The statement did not provide details of the information in question but in an emailed response to a query, a U.S. official confirmed that the case involved a U.S. military videotape made public in April by WikiLeaks, a group that promotes the leaking of information to fight government and corporate corruption.
The gunsight video shows an attack by a U.S. Apache helicopter on a group of men in a square in a Baghdad neighborhood.
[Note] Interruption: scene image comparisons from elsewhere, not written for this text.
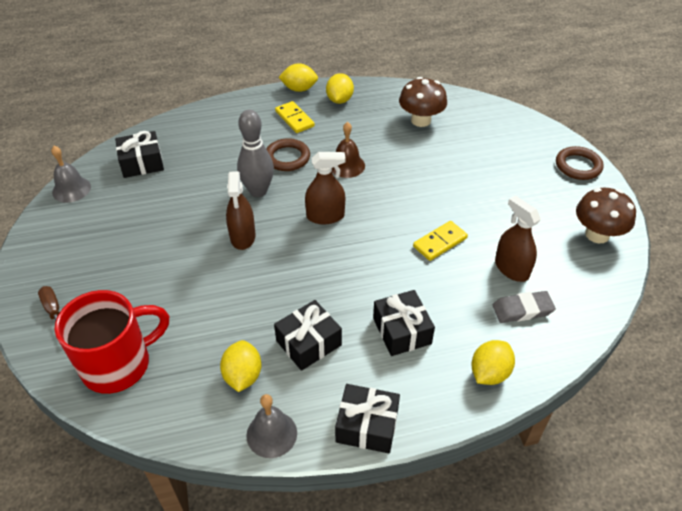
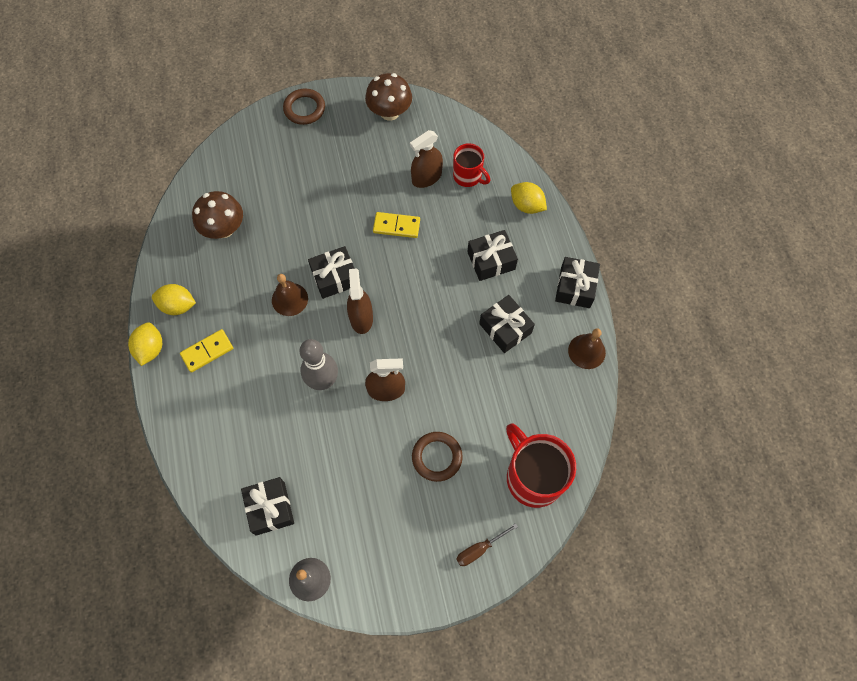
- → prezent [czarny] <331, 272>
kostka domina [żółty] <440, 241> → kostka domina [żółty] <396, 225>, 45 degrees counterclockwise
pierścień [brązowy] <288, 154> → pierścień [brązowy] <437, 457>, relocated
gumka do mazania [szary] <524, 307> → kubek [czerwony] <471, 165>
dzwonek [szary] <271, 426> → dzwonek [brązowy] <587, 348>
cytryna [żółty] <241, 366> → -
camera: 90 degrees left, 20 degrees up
The group included Reuters photographer Namir Noor-Eldeen, 22, and his assistant and driver, Saeed Chmagh, 40.
"The Department of Defense takes the management of classified information very seriously because it affects our national security, the lives of our soldiers, and our operations abroad," the U.S. military statement said.
"The results of the investigation will be released upon completion of the investigation," the statement said.
Manning was deployed with the 2nd Brigade 10th Mountain Division, U.S. officials said.
The video, which included an audio track of conversation between the fliers, showed an aerial view of the men moving through the square. The helicopter opened fire on the group, killing several people and wounding others.
A military spokesman said the helicopter crew mistook a camera for a rocket-propelled grenade launcher.
Minutes later, a van approached and began trying to assist the wounded. The fliers apparently became concerned that the vehicle was occupied by militants and fired on it.
WikiLeaks said it obtained the video from military whistleblowers and had been able to view and investigate it after breaking an encryption code.
Some international law and human rights experts say the helicopter crew may have acted illegally.
U.S. Defense Secretary Robert Gates criticized WikiLeaks for releasing the video without providing any context.
The U.S. military has said an investigation shortly after the incident found that the U.S. forces were unaware of the presence of news staff and thought they were engaging armed insurgents.
Reuters editor-in-chief David Schlesinger in April called for a new investigation of the incident.
Military officials said after the video's release that they had no plans to reopen the investigation.